Au-dessus du bureau du directeur, le colonel Goumbala, on voit
une antenne VHF. Notre guide indique qu'il s'y est effectué une
fois une consultation par télé-médecine. On passe aussi près des
deux cases pour maladies infectieuses et des studios (logements)
pour le personnel composé de treize agents. Le tout, alimenté par
un groupe électrogène. A l'entrée, est garée l'une des ambulances
offertes au Sénégal par le Japon. Mais avant d'accéder à cette bâtisse,
le visiteur est alerté par une brigade de gendarmerie, une case
des tout-petits dont on dit qu'elle est la plus belle du Sénégal.

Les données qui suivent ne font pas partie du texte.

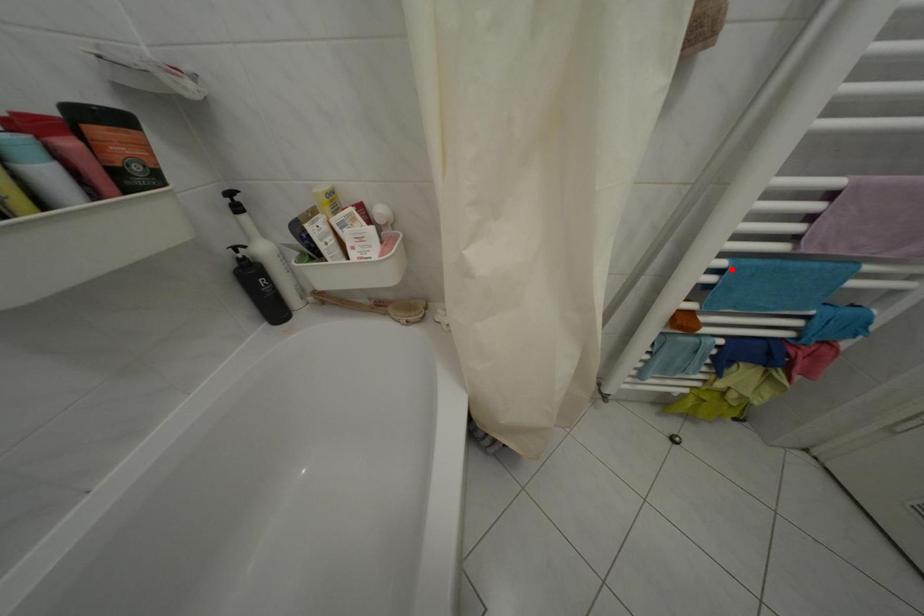
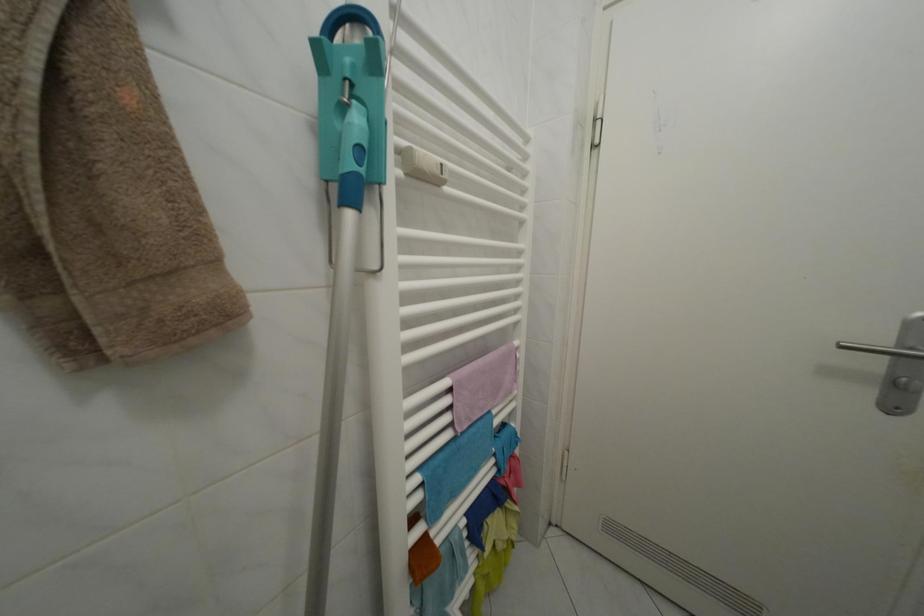
Question: I am providing you with two images of the same scene from different viewpoints. A red point is marked on the first image. At the location where the point appears in image 1, is it still visible in image 2?

Choices:
 (A) Yes
 (B) No

Answer: (A)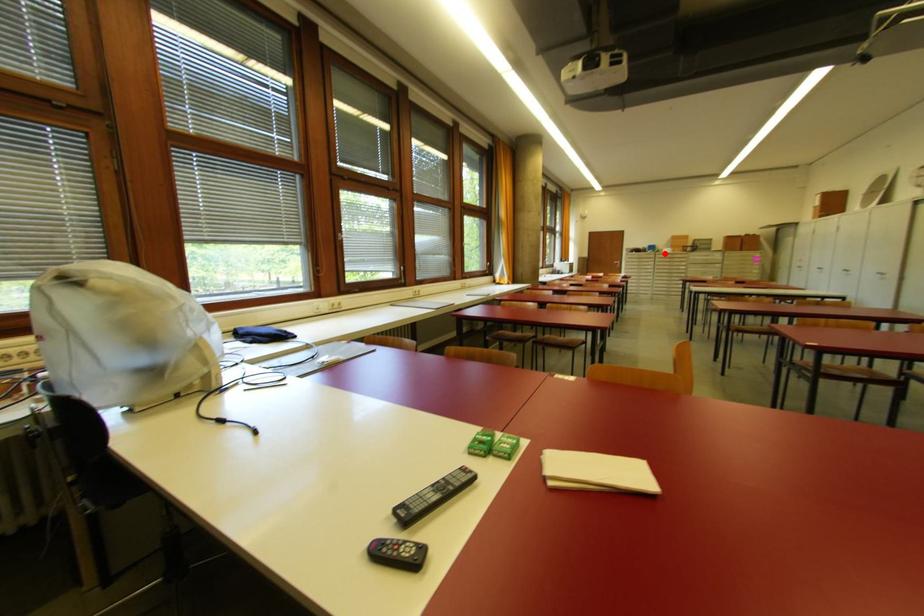
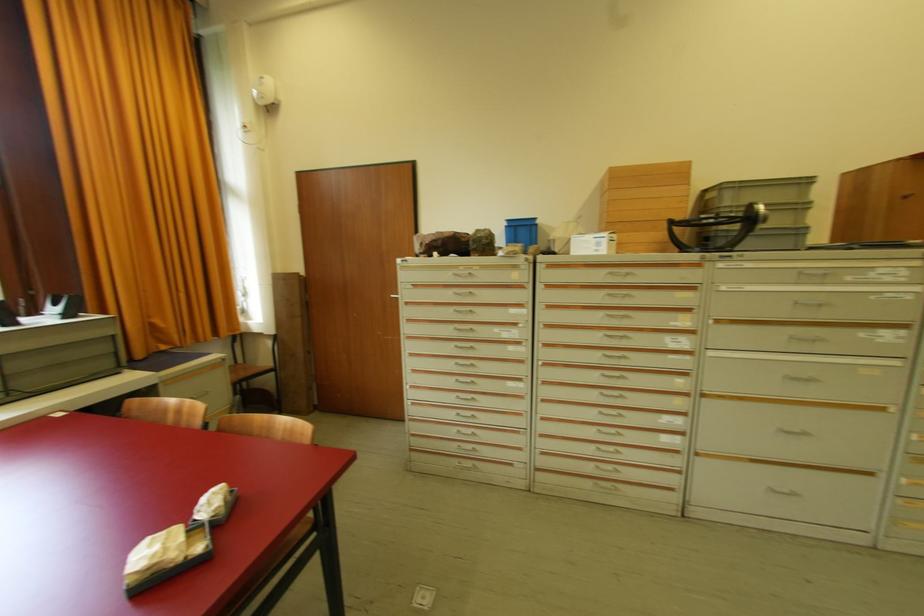
In the second image, find the point that corresponds to the highlighted location in the first image.

(570, 254)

On parle même d'un… héliport.
A entendre Mme Wade faire tant de bruit autour de Ninéfescha, on
pense à une ville ou un village assez important. En fait, il s'agit
d'un petit hameau de… trois concessions (donc de trois familles)
réparties en dix-sept cases en argile surmontées de toits en paille.

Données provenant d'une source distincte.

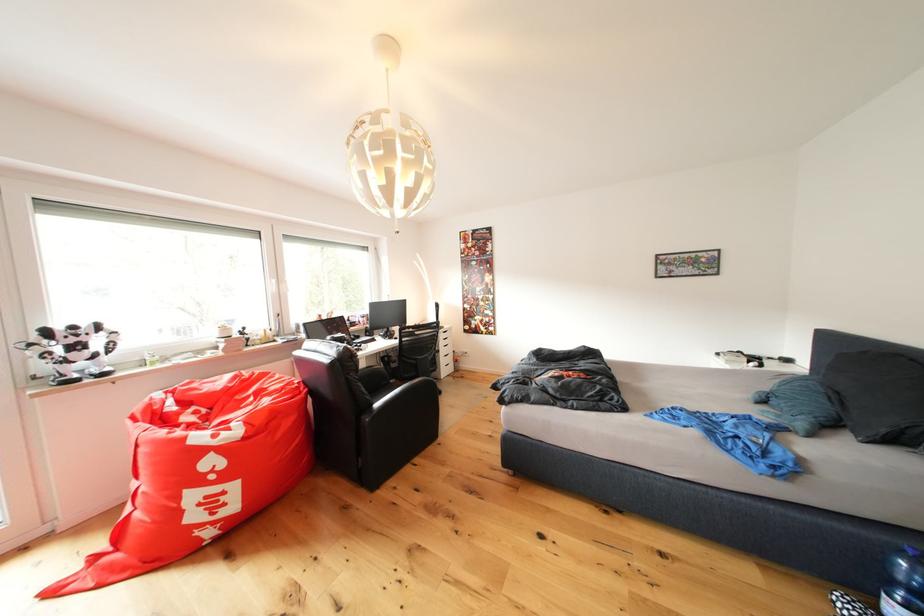
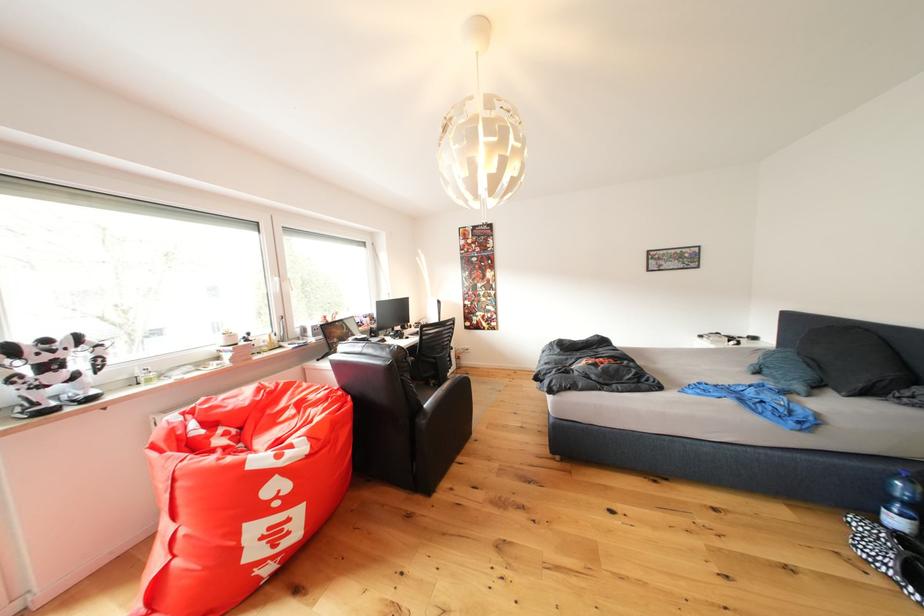
Find the pixel in the second image that matches (x=385, y=410) in the first image.

(434, 410)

Le seul petit bâtiment sert d'abri au moulin. Pas loin du puits
muni d'une pompe manuelle. La population totale du village est de…
87 habitants.
Selon notre guide, l'hôpital reçoit en moyenne une dizaine de malades
par jour, venus surtout des villages environnants dont le plus proche,
Namel se trouve à un kilomètre de là. La case des tout-petits aussi
accueille les enfants des villages de Namel, de Kenda, de Ethiès,
de Niapouare et de Boulel. La seule école est celle des langues
nationales (du groupe des Tenda). L'école française se trouve à
Ethiès. Ninéfescha est distant de 36 km de Kédougou, dans l'arrondissement
de Salémata où les populations continuent d'évacuer leurs malades
à l'aide de… hamacs à cause de l'état de la piste. Et pour certains
habitants de cet arrondissement, "cet hôpital n'est pas fait pour
nous. Il l'aurait été si nous étions consultés gratuitement ou à
prix réduit. Or tel n'est pas le cas. Les consultations coûtent
1 000 F pour les adultes et 500 F pour les enfants. Où voulez-vous
que nous allions trouver cet argent, nous qui n'avons même pas de
quoi manger ?".
D'ailleurs, d'après des femmes boudik que nous avons trouvées sur
place, dès que les travaux de construction de cet hôpital ont démarré,
les habitants du village se sont déplacés pour aller habiter plus
loin, sur la montagne. Ce que dément Madeleine Camara pour qui les
gens se sont déplacés certes, mais pour une autre cause : "Des gens
sont venus s'établir ici, dont des Peuls. Les troupeaux de ces derniers
envahissent les champs des Bédiks. C'est pourquoi ceux-ci se sont
déplacés pour éviter les conflits." Ce dont on peut douter, d'autant
que dans ces zones, les Peuls, les Bassaris, les Bédiks, les Cognadjis
et autres ont toujours cohabité en parfaite harmonie.